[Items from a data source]
•••••
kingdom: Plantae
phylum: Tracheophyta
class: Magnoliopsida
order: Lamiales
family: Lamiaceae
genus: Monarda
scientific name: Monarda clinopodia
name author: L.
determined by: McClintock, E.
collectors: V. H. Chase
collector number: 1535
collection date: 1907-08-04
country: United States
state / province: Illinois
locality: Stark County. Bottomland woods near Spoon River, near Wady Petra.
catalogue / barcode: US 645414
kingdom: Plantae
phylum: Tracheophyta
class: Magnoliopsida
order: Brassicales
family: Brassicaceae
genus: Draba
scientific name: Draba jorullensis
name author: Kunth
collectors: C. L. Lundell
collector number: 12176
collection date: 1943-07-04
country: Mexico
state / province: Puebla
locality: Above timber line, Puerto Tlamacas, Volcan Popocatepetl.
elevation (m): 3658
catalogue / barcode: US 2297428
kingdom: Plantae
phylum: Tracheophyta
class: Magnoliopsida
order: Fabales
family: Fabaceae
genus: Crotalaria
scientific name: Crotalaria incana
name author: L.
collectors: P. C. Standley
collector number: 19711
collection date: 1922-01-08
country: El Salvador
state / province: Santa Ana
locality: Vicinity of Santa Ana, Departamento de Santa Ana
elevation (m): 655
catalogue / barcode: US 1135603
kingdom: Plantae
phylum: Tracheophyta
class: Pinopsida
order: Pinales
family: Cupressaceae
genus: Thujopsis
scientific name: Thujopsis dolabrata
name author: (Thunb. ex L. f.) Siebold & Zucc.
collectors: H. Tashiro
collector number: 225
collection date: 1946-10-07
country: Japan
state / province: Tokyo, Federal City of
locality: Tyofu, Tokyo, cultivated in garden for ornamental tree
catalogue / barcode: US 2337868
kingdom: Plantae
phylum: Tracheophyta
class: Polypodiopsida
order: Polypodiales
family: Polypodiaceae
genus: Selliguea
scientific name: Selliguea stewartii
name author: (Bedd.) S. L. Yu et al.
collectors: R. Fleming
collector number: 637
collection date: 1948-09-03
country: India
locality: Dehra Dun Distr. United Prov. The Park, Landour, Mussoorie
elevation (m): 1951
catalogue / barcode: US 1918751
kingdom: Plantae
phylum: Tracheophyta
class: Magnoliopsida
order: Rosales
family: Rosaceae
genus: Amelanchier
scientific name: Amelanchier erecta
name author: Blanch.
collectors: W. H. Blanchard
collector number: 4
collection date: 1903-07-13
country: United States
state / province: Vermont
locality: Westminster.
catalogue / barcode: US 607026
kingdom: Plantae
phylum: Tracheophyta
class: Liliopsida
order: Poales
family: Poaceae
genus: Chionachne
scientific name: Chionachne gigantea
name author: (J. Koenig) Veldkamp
•••••
| EXERCISE OBJECTIVE |
Reproduce every line of the records above, leaving each field and value unchanged.

| WRITTEN ANSWER |
kingdom: Plantae
phylum: Tracheophyta
class: Magnoliopsida
order: Lamiales
family: Lamiaceae
genus: Monarda
scientific name: Monarda clinopodia
name author: L.
determined by: McClintock, E.
collectors: V. H. Chase
collector number: 1535
collection date: 1907-08-04
country: United States
state / province: Illinois
locality: Stark County. Bottomland woods near Spoon River, near Wady Petra.
catalogue / barcode: US 645414
kingdom: Plantae
phylum: Tracheophyta
class: Magnoliopsida
order: Brassicales
family: Brassicaceae
genus: Draba
scientific name: Draba jorullensis
name author: Kunth
collectors: C. L. Lundell
collector number: 12176
collection date: 1943-07-04
country: Mexico
state / province: Puebla
locality: Above timber line, Puerto Tlamacas, Volcan Popocatepetl.
elevation (m): 3658
catalogue / barcode: US 2297428
kingdom: Plantae
phylum: Tracheophyta
class: Magnoliopsida
order: Fabales
family: Fabaceae
genus: Crotalaria
scientific name: Crotalaria incana
name author: L.
collectors: P. C. Standley
collector number: 19711
collection date: 1922-01-08
country: El Salvador
state / province: Santa Ana
locality: Vicinity of Santa Ana, Departamento de Santa Ana
elevation (m): 655
catalogue / barcode: US 1135603
kingdom: Plantae
phylum: Tracheophyta
class: Pinopsida
order: Pinales
family: Cupressaceae
genus: Thujopsis
scientific name: Thujopsis dolabrata
name author: (Thunb. ex L. f.) Siebold & Zucc.
collectors: H. Tashiro
collector number: 225
collection date: 1946-10-07
country: Japan
state / province: Tokyo, Federal City of
locality: Tyofu, Tokyo, cultivated in garden for ornamental tree
catalogue / barcode: US 2337868
kingdom: Plantae
phylum: Tracheophyta
class: Polypodiopsida
order: Polypodiales
family: Polypodiaceae
genus: Selliguea
scientific name: Selliguea stewartii
name author: (Bedd.) S. L. Yu et al.
collectors: R. Fleming
collector number: 637
collection date: 1948-09-03
country: India
locality: Dehra Dun Distr. United Prov. The Park, Landour, Mussoorie
elevation (m): 1951
catalogue / barcode: US 1918751
kingdom: Plantae
phylum: Tracheophyta
class: Magnoliopsida
order: Rosales
family: Rosaceae
genus: Amelanchier
scientific name: Amelanchier erecta
name author: Blanch.
collectors: W. H. Blanchard
collector number: 4
collection date: 1903-07-13
country: United States
state / province: Vermont
locality: Westminster.
catalogue / barcode: US 607026
kingdom: Plantae
phylum: Tracheophyta
class: Liliopsida
order: Poales
family: Poaceae
genus: Chionachne
scientific name: Chionachne gigantea
name author: (J. Koenig) Veldkamp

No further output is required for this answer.